Roma Ursula von der Leyen

Il Parlamento europeo oggi deciderà formalmente di portare la Commissione, cioè lei, davanti alla Corte di Giustizia per aver scongelato in dicembre 10,2 miliardi di euro dei fondi di coesione per l’Ungheria

Ursula von der Leyen ha un problema. Da quando è Spitzenkandidatin del Ppe per un secondo mandato, la presidente della Commissione è oggetto di un fuoco di sbarramento che dovrebbe preoccuparla. Il Parlamento europeo oggi deciderà formalmente di portare la Commissione, cioè lei, davanti alla Corte di Giustizia per aver scongelato in dicembre 10,2 miliardi di euro dei fondi di coesione per l’Ungheria, bloccati in precedenza per violazione dello Stato di diritto da parte del governo di Orbán. Anche se rientra nei poteri dell’esecutivo, lo sblocco era stato l’incentivo grazie al quale il giorno dopo il tribuno magiaro aveva tolto il veto ai negoziati per l’ingresso dell’Ucraina nell’Ue. L’accusa è che non c’era a Budapest alcuna evidenza di progresso sui diritti, che giustificasse la decisione.
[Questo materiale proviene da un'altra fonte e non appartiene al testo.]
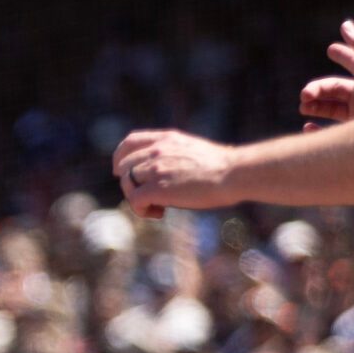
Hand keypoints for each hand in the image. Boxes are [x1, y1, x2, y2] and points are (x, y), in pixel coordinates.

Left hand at [113, 129, 238, 219]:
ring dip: (138, 198)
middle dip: (131, 184)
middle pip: (125, 166)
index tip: (120, 170)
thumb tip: (163, 172)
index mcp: (166, 138)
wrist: (233, 173)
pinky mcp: (157, 188)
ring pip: (127, 184)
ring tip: (158, 207)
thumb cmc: (221, 167)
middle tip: (150, 198)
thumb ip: (173, 155)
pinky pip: (134, 200)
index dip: (120, 157)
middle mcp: (157, 150)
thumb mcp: (192, 150)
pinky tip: (159, 213)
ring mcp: (155, 168)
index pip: (130, 141)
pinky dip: (142, 210)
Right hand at [299, 20, 353, 125]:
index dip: (343, 55)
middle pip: (334, 87)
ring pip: (329, 107)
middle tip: (305, 94)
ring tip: (303, 107)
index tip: (331, 49)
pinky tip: (308, 127)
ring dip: (314, 106)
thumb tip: (345, 24)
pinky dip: (317, 130)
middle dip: (317, 88)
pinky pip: (331, 132)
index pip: (353, 63)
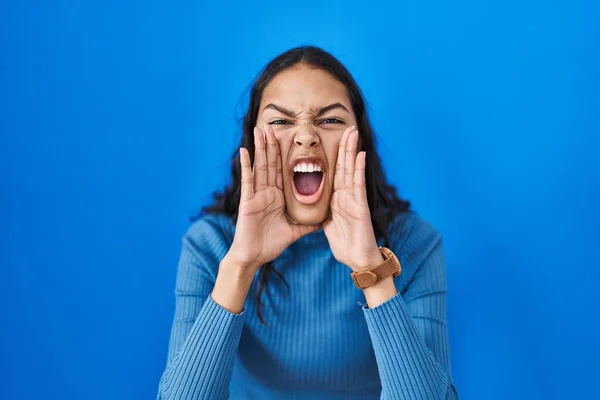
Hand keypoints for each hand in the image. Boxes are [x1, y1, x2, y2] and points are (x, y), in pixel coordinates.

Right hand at [226, 124, 321, 272]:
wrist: (254, 257)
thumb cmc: (270, 244)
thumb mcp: (295, 231)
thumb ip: (308, 224)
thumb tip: (323, 221)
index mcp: (277, 196)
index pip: (282, 170)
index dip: (285, 154)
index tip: (288, 137)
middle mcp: (266, 192)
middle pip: (270, 163)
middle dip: (271, 144)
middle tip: (271, 125)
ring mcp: (256, 195)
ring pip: (260, 166)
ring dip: (259, 148)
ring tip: (259, 130)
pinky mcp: (248, 201)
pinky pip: (247, 180)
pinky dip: (246, 165)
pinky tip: (244, 151)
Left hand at [322, 126, 382, 271]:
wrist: (357, 259)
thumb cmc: (345, 243)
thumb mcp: (328, 223)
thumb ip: (322, 211)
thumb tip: (312, 204)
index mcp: (337, 198)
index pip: (334, 172)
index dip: (333, 155)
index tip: (332, 139)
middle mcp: (346, 195)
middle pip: (344, 166)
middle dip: (345, 146)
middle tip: (346, 127)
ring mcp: (354, 199)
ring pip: (351, 170)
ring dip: (352, 151)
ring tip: (353, 133)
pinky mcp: (360, 206)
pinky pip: (357, 185)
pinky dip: (358, 169)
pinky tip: (360, 154)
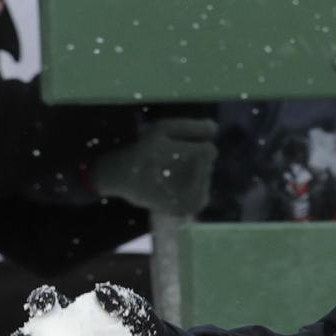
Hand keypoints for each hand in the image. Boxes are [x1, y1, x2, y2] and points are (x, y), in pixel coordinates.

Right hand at [92, 117, 218, 215]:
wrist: (120, 176)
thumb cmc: (143, 148)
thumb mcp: (164, 128)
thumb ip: (193, 127)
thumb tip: (215, 129)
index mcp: (201, 155)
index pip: (209, 150)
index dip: (191, 147)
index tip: (171, 150)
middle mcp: (205, 176)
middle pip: (207, 165)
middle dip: (192, 162)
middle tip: (166, 162)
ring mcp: (198, 195)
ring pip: (204, 180)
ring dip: (190, 176)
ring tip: (166, 175)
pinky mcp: (191, 208)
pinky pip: (199, 196)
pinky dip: (188, 191)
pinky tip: (171, 187)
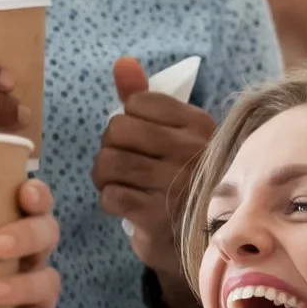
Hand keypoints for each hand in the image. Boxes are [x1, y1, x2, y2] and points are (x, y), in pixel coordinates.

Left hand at [95, 56, 216, 307]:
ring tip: (119, 183)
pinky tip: (126, 205)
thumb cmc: (182, 183)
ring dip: (105, 176)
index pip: (138, 102)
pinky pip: (111, 195)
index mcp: (198, 126)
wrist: (201, 245)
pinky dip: (110, 200)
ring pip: (109, 163)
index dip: (128, 121)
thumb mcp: (172, 135)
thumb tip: (122, 62)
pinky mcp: (157, 216)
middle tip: (121, 165)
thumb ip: (145, 97)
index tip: (139, 141)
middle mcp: (190, 151)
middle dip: (110, 148)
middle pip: (117, 130)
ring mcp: (174, 184)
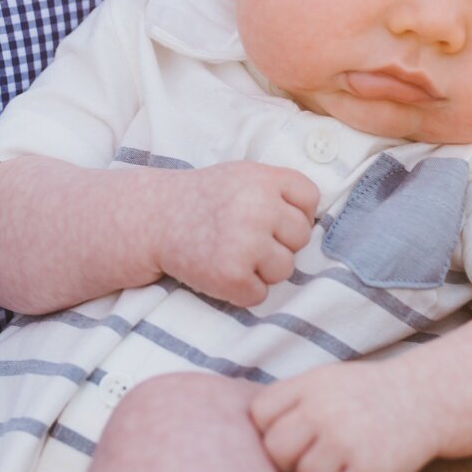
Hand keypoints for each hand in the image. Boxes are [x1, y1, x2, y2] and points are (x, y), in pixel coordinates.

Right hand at [151, 162, 318, 307]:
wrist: (152, 219)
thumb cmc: (207, 200)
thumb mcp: (245, 177)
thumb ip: (282, 191)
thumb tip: (319, 224)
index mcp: (265, 180)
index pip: (310, 200)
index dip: (293, 212)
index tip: (267, 216)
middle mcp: (258, 209)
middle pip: (301, 238)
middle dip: (278, 242)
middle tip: (243, 237)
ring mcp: (245, 243)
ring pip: (285, 270)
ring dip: (262, 269)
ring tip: (231, 253)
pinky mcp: (230, 276)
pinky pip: (259, 294)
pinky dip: (242, 290)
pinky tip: (220, 271)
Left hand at [251, 363, 438, 471]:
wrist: (430, 397)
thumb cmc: (369, 396)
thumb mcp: (327, 381)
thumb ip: (288, 403)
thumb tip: (238, 450)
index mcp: (311, 385)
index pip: (260, 417)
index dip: (275, 429)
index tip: (300, 430)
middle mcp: (325, 411)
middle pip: (277, 452)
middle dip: (294, 459)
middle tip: (323, 451)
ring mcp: (348, 442)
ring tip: (349, 458)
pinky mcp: (370, 471)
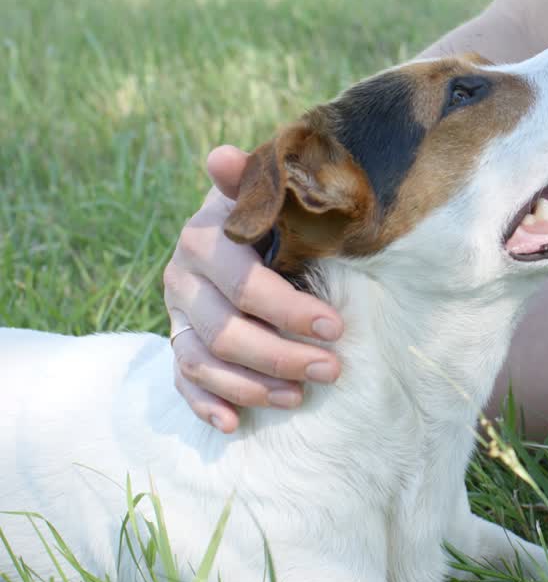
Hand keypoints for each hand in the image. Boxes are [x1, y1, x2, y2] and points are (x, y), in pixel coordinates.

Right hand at [163, 145, 343, 431]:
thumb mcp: (270, 191)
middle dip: (282, 356)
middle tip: (333, 369)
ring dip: (253, 386)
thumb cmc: (273, 210)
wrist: (243, 224)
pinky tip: (233, 425)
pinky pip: (183, 382)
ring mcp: (177, 315)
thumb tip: (221, 156)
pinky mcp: (178, 342)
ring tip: (300, 397)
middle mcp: (181, 279)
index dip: (288, 310)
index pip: (244, 286)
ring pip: (204, 363)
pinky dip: (205, 405)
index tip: (336, 327)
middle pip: (226, 333)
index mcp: (203, 240)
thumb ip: (254, 180)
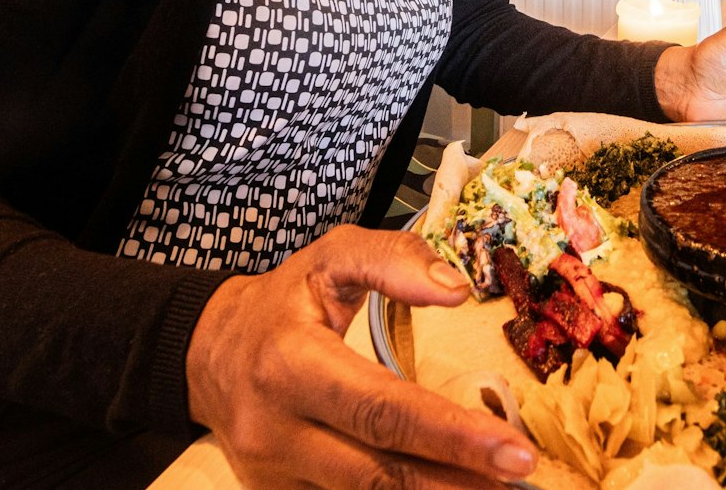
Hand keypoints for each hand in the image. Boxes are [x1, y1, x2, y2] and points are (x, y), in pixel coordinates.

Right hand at [185, 226, 534, 489]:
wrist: (204, 352)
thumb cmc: (282, 303)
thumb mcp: (330, 258)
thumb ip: (394, 262)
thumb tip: (457, 290)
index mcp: (290, 363)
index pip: (382, 408)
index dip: (449, 433)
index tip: (512, 447)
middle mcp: (276, 427)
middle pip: (378, 468)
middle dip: (455, 478)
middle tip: (520, 474)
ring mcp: (273, 469)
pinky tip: (444, 488)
Ha poca importanza che l’Europarlamento abbia o meno un caso solido di fronte ai giudici del Lussemburgo. Il segnale è politico. Ed è tanto più clamoroso, in quanto la procedura è sostenuta anche da Manfred Weber, presidente del Ppe, che non vuole offrire il fianco al rimprovero di essere indulgente con Orbán, fosse pure creando difficoltà alla propria candidata. «Quella di von der Leyen verso la riconferma non sarà una passeggiata», dice un’autorevole fonte europea. Esposta ora anche sui diritti umani, la presidente della Commissione corre già su una pericolosa linea di faglia: deve tenersi buono il suo Ppe, che le chiede di rinnegare il Green Deal, ma non può più di tanto se vuole rimettere insieme gli altri pezzi importanti della «maggioranza Ursula» allargata, socialisti, liberali e verdi. E intanto, con il pensiero alla probabile avanzata delle destre nelle elezioni, deve cercarsi altri appoggi, vedi il «flirt» con Giorgia Meloni. Ma non si può essere «everything everywhere all at once». E poiché alla fine sono i leader a doverla nominare, qualche suo vecchio sponsor potrebbe anche ripensarci.